This is easily shown to be mathematically equivalent to saying

 p = f_inverse(r) = 1/(1+exp(-(r-m)/s))

Then we can write the cumulative distribution of r as:

 P{r <= c} = P{f(p) <= c} = 
 P{p <= f_inverse(c)} = P{p <= 1/(1+exp(-(c-m)/s)

This holds because f is a monotonically increasing function so that

 f(p) <= c

is equivalent to

 p <= f_inverse(c)

and so have equal probabilities.  Next notice that random variable p = rand 
has the important special property that P{p <= t} is always equal to t itself for 
any t in 0 <= t <= 1, because MathWorks has gone to great lengths to ensure 
that rand is uniformly distributed from 0 to 1.  Thus, applying this to t = 1/(1
+exp(-(c-m)/s)), we have

 P{r <= c} = P{p <= 1/(1+exp(-(c-m)/s))} = 1/(1+exp(-(c-m)/s))

- _Dataset records_:
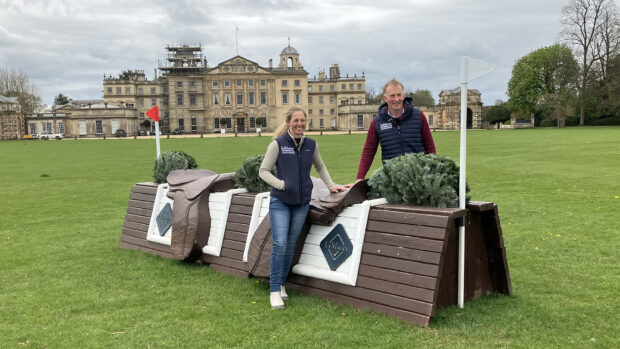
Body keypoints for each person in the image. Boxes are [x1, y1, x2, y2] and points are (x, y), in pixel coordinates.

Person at [259, 107, 346, 309]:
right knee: (280, 243)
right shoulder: (278, 144)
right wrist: (281, 184)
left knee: (290, 244)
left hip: (302, 203)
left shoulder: (310, 145)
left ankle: (281, 284)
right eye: (295, 120)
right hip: (280, 202)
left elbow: (320, 167)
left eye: (302, 121)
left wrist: (332, 186)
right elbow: (263, 171)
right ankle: (274, 291)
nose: (299, 124)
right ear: (289, 122)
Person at [352, 78, 436, 184]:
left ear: (403, 96)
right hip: (393, 181)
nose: (396, 99)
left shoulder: (418, 116)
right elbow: (368, 151)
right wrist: (360, 178)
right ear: (385, 98)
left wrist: (433, 171)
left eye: (399, 95)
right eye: (392, 96)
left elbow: (430, 147)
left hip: (419, 178)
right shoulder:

- _Problem 1_:
List every single-letter variable name that appears in the derivation of the cumulative distribution of r, not counting the function f.
- _Problem 2_:
Extend the derivation of the cumulative distribution of r, starting right after its last equation.
None of the items is needed for this.

- _Answer 1_:
p, r, m, s, c, t

- _Answer 2_:
Therefore r has the required cumulative logistic distribution.

  The same kind of reasoning applies to any random variable which is to be 
defined in terms of the special random variable p = rand.  One simply applies 
the inverse of the desired cumulative distribution function to p.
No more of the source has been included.